Stuck or some kind of crash

So I’ve made an simple watering system with my arduino uno and it have been working for a couple of weeks but for some reason it got stuck when it started the pump and didn’t stop after 2 seconds as it should and at the same time, a LCD where the 2 first characters got changed to some sort of symbol.

I did a restart and its all good again, but I dont want it to happen if im not home when it happens.

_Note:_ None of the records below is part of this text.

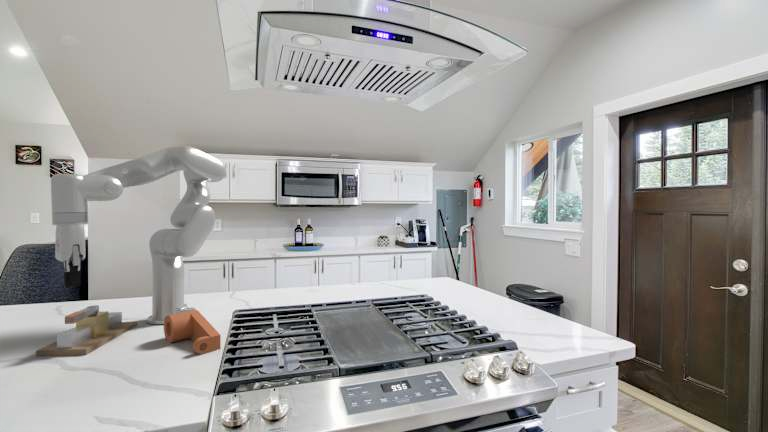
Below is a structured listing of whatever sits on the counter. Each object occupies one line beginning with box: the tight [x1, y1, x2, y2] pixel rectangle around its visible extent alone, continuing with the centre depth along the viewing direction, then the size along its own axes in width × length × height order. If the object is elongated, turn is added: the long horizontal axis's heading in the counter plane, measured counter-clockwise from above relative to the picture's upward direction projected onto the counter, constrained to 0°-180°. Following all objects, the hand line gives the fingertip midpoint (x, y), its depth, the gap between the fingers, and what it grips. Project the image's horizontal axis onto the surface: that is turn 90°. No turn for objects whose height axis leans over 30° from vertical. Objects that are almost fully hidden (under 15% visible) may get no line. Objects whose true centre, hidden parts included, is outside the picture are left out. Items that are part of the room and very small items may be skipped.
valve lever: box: [64, 304, 100, 325], centre depth 102 cm, size 12×3×2 cm, turn 13°
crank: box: [163, 309, 221, 355], centre depth 105 cm, size 20×8×8 cm, turn 49°
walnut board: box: [35, 321, 138, 357], centre depth 107 cm, size 24×12×2 cm, turn 7°
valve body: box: [56, 310, 123, 349], centre depth 107 cm, size 22×5×6 cm, turn 7°
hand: (72, 285), depth 100 cm, fingers closed
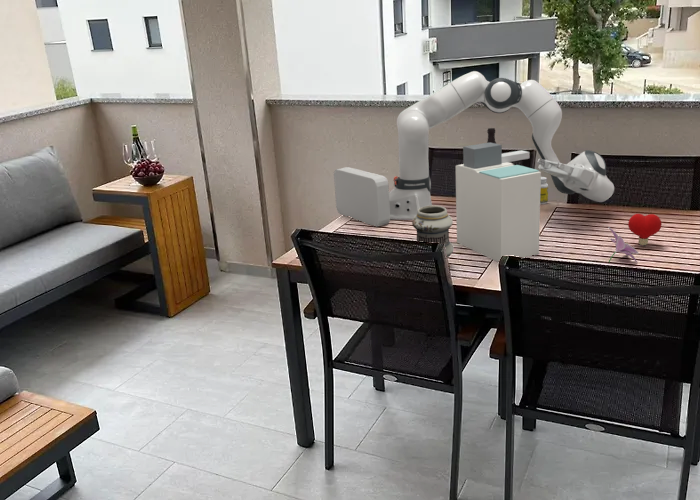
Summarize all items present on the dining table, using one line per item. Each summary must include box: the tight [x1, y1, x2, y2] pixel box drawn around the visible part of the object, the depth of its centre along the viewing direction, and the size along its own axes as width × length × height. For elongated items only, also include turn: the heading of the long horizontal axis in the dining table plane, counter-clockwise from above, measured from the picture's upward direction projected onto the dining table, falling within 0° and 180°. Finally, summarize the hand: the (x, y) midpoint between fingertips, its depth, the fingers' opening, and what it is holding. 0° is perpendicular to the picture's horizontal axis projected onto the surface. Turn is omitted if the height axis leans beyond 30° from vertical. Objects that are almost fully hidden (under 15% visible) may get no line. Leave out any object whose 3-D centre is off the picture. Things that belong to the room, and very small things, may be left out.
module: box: [462, 142, 531, 169], centre depth 208 cm, size 22×6×6 cm, turn 114°
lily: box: [607, 226, 640, 263], centre depth 191 cm, size 12×12×10 cm
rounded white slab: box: [333, 166, 391, 228], centre depth 249 cm, size 29×8×18 cm, turn 33°
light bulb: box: [627, 213, 662, 247], centre depth 202 cm, size 9×7×10 cm
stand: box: [455, 162, 542, 263], centre depth 206 cm, size 14×24×26 cm, turn 24°
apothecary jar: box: [411, 204, 455, 268], centre depth 196 cm, size 12×12×18 cm
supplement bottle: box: [540, 176, 549, 205], centre depth 254 cm, size 5×5×10 cm
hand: (548, 162), depth 217 cm, fingers open, 8 cm apart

Ive found my diagram its a picture, I hope it helps. Dont remember what website I used to make it, il try and see if i can find it.
BTW I dont use the high voltage, the idea was to switch on/off a grow light, but i scraped it.

billede_2021-04-28_144126billede_2021-04-28_144200

Post your code and wiring diagram.

Do You use any breadboard? The best is to solder all connections.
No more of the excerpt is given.